## WORK REQUIRED
The records below must be copied in full; omit the images.

(Beginning of ENTRIES PROVIDED)

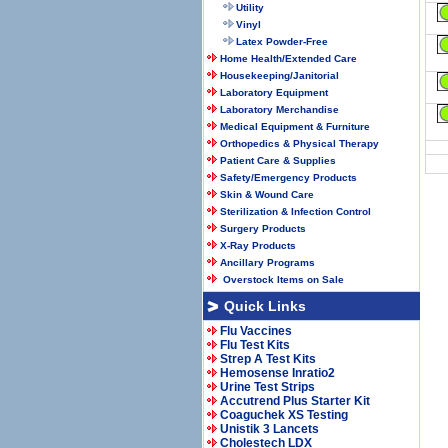
Utility
Vinyl
Latex Powder-Free
Home Health/Extended Care
Housekeeping/Janitorial
Laboratory Equipment
Laboratory Merchandise
Medical Equipment & Furniture
Orthopedics & Physical Therapy
Patient Care & Supplies
Safety/Emergency Products
Skin & Wound Care
Sterilization & Infection Control
Surgery Products
X-Ray Products
Ancillary Programs
Overstock Items on Sale
Quick Links
Flu Vaccines
Flu Test Kits
Strep A Test Kits
Hemosense Inratio2
Urine Test Strips
Accutrend Plus Starter Kit
Coaguchek XS Testing
Unistik 3 Lancets
Cholestech LDX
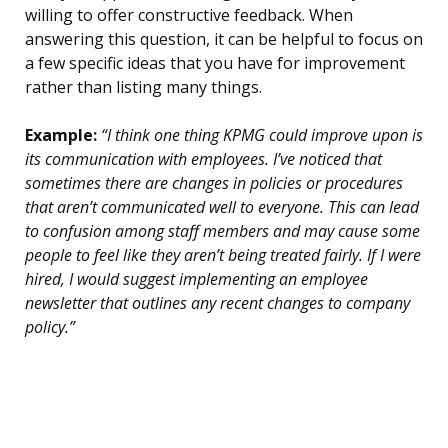
willing to offer constructive feedback. When
answering this question, it can be helpful to focus on
a few specific ideas that you have for improvement
rather than listing many things.
Example:
“I think one thing KPMG could improve upon is
its communication with employees. I’ve noticed that
sometimes there are changes in policies or procedures
that aren’t communicated well to everyone. This can lead
to confusion among staff members and may cause some
people to feel like they aren’t being treated fairly. If I were
hired, I would suggest implementing an employee
newsletter that outlines any recent changes to company
policy.”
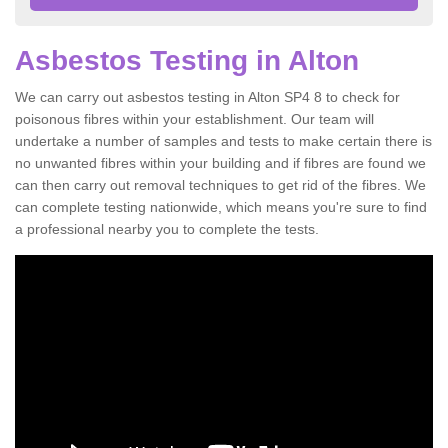
Asbestos Testing in Alton
We can carry out asbestos testing in Alton SP4 8 to check for
poisonous fibres within your establishment. Our team will
undertake a number of samples and tests to make certain there is
no unwanted fibres within your building and if fibres are found we
can then carry out removal techniques to get rid of the fibres. We
can complete testing nationwide, which means you're sure to find
a professional nearby you to complete the tests.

(End of ENTRIES PROVIDED)

## TASK RESPONSE
Utility
Vinyl
Latex Powder-Free
Home Health/Extended Care
Housekeeping/Janitorial
Laboratory Equipment
Laboratory Merchandise
Medical Equipment & Furniture
Orthopedics & Physical Therapy
Patient Care & Supplies
Safety/Emergency Products
Skin & Wound Care
Sterilization & Infection Control
Surgery Products
X-Ray Products
Ancillary Programs
Overstock Items on Sale
Quick Links
Flu Vaccines
Flu Test Kits
Strep A Test Kits
Hemosense Inratio2
Urine Test Strips
Accutrend Plus Starter Kit
Coaguchek XS Testing
Unistik 3 Lancets
Cholestech LDX
willing to offer constructive feedback. When
answering this question, it can be helpful to focus on
a few specific ideas that you have for improvement
rather than listing many things.
Example:
“I think one thing KPMG could improve upon is
its communication with employees. I’ve noticed that
sometimes there are changes in policies or procedures
that aren’t communicated well to everyone. This can lead
to confusion among staff members and may cause some
people to feel like they aren’t being treated fairly. If I were
hired, I would suggest implementing an employee
newsletter that outlines any recent changes to company
policy.”
Asbestos Testing in Alton
We can carry out asbestos testing in Alton SP4 8 to check for
poisonous fibres within your establishment. Our team will
undertake a number of samples and tests to make certain there is
no unwanted fibres within your building and if fibres are found we
can then carry out removal techniques to get rid of the fibres. We
can complete testing nationwide, which means you're sure to find
a professional nearby you to complete the tests.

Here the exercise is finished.